Participants felt very much confident in being asked to ‘act’ for the camera, while understanding quite well that part of the outcome was beyond their control. They seemed to enjoy that play between knowing and not knowing and allowing themselves to enjoy the process. Participants felt extremely happy and overwhelmed by the results, it seemed that they had help discover the best way to produce a ‘real’, rather than posed, portrait of themselves. Participants also engaged extremely well with facilitators, in terms of being willing to ‘act’ in front of the camera, of negotiation ways of posing for the drawings and paintings, and also in terms of talking and telling their own stories, some of which were graphically registered in the large scale portraits.
VALUE FOR FACILITATORS
Working with elder people was an extremely rich experience for facilitators, particularly in this project. The expectancies of the participants over the results of what a portrait could be were totally different from the normalized expectation of photographic portraits, video portraits, drawing portraits, painting portraits.

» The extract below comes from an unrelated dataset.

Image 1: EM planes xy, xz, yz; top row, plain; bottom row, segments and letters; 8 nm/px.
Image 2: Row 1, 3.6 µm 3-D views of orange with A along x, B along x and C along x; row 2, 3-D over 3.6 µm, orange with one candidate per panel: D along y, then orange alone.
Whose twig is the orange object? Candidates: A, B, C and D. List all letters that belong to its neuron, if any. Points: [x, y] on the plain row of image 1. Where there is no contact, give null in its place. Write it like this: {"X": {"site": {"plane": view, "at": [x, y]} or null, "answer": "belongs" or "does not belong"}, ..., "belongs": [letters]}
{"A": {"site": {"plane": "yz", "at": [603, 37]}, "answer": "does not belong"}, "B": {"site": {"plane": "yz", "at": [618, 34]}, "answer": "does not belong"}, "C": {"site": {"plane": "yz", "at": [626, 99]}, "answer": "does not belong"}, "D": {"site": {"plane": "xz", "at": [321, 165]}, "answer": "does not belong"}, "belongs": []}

This was extremely surprising and rich for the facilitators as it made it much easier and fluid in terms of having the participants collaborating on the creative process, rather than just waiting for instructions in terms of ‘what to do’ and ‘how to act.’ This also allowed for the project to become very experimental and opened, which undoubtedly fulfilled much more than the project aims. Participants were extremely giving in this project which made it a huge learning experience for the facilitators – the opportunity for the participants to express themselves was just enough for them deliver themselves fully to the project. Working with people outside the parameters of what might be expected socially or culturally was something extremely enriching for the artist and the facilitators. Facilitators understood that the creativeness and quality of results would had worked differently if these particular participants had not been chosen for the project.